Not sure if you'll see this thread (as it's over 2 years old...) but...

Having totally forgotten about this thread, completely coincidentally I ordered GR Research LS6 line arrays a couple months ago. I'm on the AV123 preorder list for a pair in piano black, and I'm hoping they will be shipping within the next couple of months.

The funny thing, is that 2 years ago you happened to recommend looking into what Danny was doing... and now, completely unrelated to your advice, I happened to stumble on this thread again, and saw your advice to look into Danny's designs.

After 2 years of research and auditioning since this thread, these are what I've landed on. I'm excited to hear them.
I have not seen or heard that new speaker design, but I'll bet you made a good decision. Please post results when they get some hours on them, I would love to know how they compare with what you had.
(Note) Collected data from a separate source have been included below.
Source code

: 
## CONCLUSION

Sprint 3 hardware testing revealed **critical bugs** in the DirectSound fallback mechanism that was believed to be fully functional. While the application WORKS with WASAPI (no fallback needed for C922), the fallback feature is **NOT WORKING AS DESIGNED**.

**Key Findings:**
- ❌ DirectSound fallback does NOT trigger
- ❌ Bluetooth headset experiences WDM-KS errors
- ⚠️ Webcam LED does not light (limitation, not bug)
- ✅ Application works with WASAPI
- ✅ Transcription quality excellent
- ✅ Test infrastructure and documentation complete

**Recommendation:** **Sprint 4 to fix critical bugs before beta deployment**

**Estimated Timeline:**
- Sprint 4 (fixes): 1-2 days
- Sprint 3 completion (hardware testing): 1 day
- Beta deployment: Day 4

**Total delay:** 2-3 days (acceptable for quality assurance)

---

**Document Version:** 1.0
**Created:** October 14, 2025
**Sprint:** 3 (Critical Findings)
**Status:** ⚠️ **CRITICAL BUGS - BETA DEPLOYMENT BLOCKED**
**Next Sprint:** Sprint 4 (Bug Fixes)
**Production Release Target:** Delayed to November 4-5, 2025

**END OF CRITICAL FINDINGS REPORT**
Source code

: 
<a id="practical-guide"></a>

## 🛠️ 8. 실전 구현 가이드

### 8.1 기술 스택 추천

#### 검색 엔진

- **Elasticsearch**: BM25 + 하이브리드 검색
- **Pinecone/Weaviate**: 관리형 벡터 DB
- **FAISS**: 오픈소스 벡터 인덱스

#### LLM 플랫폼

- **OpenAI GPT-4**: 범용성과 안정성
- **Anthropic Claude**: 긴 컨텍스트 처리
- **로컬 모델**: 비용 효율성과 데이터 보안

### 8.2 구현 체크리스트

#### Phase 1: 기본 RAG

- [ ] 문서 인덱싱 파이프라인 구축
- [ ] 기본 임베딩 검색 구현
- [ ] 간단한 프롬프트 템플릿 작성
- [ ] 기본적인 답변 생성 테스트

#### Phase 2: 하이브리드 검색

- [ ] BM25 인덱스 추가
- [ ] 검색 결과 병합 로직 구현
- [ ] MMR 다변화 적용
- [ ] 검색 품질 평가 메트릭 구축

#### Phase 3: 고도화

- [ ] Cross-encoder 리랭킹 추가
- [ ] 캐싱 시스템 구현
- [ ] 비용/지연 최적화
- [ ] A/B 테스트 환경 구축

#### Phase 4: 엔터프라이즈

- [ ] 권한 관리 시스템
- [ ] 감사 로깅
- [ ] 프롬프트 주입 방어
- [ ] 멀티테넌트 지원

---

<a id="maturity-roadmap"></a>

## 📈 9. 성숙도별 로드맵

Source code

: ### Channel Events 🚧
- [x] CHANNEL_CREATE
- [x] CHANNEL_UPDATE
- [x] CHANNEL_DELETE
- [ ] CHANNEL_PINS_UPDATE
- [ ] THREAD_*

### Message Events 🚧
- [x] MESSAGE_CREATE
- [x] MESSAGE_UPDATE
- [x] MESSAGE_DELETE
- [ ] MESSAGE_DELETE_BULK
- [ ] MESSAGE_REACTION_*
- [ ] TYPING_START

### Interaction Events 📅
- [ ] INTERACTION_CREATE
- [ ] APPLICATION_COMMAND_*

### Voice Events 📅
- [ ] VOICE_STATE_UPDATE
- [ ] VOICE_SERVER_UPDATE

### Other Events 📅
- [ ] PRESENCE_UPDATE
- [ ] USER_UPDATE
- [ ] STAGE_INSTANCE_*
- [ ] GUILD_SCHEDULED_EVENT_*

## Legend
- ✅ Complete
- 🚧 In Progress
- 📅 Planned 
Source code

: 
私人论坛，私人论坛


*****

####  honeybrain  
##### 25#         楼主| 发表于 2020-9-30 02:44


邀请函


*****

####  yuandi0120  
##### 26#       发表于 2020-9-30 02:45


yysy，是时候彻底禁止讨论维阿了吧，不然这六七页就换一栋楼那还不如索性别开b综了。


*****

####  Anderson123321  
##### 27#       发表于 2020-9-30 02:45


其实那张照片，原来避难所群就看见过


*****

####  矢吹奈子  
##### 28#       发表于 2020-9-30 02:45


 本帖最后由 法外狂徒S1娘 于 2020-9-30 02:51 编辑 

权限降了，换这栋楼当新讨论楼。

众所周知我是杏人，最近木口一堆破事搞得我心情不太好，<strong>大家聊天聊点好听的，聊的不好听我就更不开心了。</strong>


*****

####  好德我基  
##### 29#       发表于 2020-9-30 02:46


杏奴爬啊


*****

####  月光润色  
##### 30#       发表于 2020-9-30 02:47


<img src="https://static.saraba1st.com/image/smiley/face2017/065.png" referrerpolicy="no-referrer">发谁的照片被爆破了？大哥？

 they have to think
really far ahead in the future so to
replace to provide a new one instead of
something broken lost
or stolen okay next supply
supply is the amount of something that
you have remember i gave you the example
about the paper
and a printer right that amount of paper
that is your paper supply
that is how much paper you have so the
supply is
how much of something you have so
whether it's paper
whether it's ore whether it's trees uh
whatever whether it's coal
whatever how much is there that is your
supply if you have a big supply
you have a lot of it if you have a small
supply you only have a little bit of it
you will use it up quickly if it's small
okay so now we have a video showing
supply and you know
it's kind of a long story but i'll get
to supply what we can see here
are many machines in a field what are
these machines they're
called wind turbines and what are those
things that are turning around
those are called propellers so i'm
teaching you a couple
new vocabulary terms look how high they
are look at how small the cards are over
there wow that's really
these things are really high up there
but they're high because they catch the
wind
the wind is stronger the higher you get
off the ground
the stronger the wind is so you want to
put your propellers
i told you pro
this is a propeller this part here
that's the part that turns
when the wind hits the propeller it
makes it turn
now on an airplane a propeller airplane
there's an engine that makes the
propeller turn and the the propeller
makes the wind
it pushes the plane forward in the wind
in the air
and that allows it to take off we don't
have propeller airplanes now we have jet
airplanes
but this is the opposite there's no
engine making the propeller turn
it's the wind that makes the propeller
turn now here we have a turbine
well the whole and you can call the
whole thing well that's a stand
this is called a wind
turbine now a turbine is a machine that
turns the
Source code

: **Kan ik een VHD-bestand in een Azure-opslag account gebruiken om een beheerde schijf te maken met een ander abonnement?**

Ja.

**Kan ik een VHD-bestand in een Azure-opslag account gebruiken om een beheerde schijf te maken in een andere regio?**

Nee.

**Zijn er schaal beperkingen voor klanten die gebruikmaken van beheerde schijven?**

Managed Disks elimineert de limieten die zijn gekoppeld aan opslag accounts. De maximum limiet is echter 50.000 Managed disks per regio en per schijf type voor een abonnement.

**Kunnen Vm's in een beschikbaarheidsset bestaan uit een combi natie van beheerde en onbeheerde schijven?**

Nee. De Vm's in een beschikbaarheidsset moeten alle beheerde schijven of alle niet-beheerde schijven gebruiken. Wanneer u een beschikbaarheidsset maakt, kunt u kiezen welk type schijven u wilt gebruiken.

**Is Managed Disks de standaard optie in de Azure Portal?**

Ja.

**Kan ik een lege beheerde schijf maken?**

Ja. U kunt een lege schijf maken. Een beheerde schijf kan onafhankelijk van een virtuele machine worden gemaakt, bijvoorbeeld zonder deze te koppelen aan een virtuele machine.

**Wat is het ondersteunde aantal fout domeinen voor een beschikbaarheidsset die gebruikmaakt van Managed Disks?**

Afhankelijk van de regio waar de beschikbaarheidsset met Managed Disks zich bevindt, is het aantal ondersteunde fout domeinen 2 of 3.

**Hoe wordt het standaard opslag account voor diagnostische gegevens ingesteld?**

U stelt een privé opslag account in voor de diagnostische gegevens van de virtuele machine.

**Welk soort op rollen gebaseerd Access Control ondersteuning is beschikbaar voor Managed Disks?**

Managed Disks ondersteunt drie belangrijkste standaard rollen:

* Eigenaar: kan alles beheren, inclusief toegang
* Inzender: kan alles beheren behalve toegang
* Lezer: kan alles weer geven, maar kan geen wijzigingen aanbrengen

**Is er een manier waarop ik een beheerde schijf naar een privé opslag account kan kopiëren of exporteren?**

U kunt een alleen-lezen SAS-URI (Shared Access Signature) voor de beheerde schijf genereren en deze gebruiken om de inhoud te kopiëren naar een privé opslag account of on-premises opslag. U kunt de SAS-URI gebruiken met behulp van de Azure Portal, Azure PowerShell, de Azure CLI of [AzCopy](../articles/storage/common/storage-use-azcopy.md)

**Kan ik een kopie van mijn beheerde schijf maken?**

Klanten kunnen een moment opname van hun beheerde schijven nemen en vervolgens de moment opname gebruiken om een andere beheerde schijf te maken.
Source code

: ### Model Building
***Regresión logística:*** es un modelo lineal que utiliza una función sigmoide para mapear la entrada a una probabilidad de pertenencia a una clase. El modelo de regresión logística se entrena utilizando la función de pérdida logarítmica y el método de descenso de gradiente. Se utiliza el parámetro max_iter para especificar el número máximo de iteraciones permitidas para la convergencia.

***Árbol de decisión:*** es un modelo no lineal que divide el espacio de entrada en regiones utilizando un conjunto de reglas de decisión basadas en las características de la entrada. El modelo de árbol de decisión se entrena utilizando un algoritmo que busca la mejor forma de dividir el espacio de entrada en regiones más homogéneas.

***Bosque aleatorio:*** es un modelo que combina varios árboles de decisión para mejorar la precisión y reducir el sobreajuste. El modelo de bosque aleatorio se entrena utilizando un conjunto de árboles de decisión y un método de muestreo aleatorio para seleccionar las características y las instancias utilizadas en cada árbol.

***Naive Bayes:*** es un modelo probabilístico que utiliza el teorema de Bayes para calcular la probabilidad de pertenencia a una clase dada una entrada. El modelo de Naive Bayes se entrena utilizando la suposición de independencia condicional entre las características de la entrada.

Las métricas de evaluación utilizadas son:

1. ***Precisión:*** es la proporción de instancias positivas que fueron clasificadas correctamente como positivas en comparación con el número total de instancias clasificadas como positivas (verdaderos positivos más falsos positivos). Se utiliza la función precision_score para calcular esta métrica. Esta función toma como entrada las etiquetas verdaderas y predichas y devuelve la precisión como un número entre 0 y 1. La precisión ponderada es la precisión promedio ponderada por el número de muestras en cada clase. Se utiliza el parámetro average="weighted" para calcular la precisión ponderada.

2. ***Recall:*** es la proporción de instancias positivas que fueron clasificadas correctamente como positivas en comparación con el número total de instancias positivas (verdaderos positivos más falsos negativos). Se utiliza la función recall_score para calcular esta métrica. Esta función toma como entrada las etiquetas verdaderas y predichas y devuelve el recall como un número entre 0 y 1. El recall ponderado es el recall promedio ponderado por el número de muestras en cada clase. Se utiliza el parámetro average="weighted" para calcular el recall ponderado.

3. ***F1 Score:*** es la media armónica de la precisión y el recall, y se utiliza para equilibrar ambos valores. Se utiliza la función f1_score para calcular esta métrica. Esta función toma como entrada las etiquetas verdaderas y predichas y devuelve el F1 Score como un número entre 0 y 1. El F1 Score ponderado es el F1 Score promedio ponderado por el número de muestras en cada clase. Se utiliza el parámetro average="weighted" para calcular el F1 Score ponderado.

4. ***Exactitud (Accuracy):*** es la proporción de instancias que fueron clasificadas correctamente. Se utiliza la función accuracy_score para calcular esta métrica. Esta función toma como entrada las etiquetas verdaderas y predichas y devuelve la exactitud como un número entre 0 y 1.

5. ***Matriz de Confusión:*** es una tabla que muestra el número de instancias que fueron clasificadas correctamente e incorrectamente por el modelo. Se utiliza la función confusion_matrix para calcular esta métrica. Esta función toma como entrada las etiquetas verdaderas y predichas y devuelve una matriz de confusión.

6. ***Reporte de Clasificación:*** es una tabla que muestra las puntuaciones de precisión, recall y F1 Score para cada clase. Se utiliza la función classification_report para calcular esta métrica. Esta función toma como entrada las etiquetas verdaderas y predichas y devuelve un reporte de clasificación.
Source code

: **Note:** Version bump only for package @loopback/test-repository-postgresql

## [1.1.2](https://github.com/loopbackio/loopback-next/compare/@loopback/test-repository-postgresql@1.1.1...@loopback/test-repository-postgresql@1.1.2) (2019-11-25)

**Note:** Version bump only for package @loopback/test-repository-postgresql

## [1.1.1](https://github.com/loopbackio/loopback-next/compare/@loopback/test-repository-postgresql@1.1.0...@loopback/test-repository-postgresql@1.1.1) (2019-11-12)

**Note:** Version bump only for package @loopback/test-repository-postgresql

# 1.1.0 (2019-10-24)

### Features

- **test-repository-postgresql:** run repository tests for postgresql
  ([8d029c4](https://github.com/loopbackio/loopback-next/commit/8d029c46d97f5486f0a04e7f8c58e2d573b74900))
If travel ever brings you my way, give me a call. You can listen to the Dali's.
I hated my bottleheads -8s;) And messed about much the other DIY line arrays one can build a hi performing loudspeaker with a LA but I still perfer large front horns systems.As always YMMV
I have the prototypes of the LS-6 and have been living with them for about 6 months've made an excellent choice!
Todd, Rick Craig (Selah Audio) will build any line array you want (including Incredarrays) and it would still be covered by your $15k budget. I also suggest you email him to discuss your needs at length. Since you'll be using a pair of high-quality subwoofers, he would probably recommend nine 5" Accutons or ScanSpeak Revelators together with eight Fountek ribbon tweeters. He is also a specialist in using DEQX in his line arrays for the ultimate in speaker correction/speaker crossover/subwoofer crossover/room correction. In the meantime, check this beauty.
Vladimir - Thank you for the Selah recommendation. Rick Craig's designs look very good.

Like I mentioned, though, I've already put a deposit on a pair of GR Research LS6 produced by AV123.

The price is definitely right on these. Danny Richie says they set the bar even higher than his discontinued Alpha LS design. I'm excited to try out the true line array design.
a well executed esl will probably be less timbrally inaccurate than any line array.
a well executed esl will probably be less timbrally inaccurate than any line array.

Do I sense a little "bomb", Mr T.

I don't think I will enter the fray here except to say that any large radiating surface or line (panel or array) will have a markedly different dispersion pattern compared to a point source. As the line array becomes large relative to the listening position then the energy will fall off inversely with respect to distance as opposed to the inverse of the square of the distance for a point source or as opposed to no drop in energy with distance for an infinitely large surface.

Throw in room wall surfaces and it gets even more complex as some signals from different parts of a line array or surface become additive when reflected to the listener and some signals cancel as they are reflected to the listener. Some of this complex reverberation may be countered by a stronger primary signal reaching the listener. Nevertheless the reverberant field may vary quite significantly with listener position (standing/seated or off center).

In essence any radiating lines or surfaces tend to result in a more complex reverberant radiation patterns in the room. (Bear in mind that a point source is pretty complex already...)

Note: I have said nothing about what sounds best - this is a matter of taste about the reverberant sound field.

Certainly for rock concerts and arenas, line arrays and walls of speakers are very effective in reducing the drop in SPL with distance - giving similar levels of loudness to more listeners. (A point source would be too loud for those at the front or close to the speaker and not loud enough for those at the back or seated off axis)

...back to regular programming
ESLs are the Jaguars of the audio world. Great...when they're not in the shop. Reliability has improved, but is a serious detractor for people who would like to listen to music on a regular basis. I don't even consider them an option.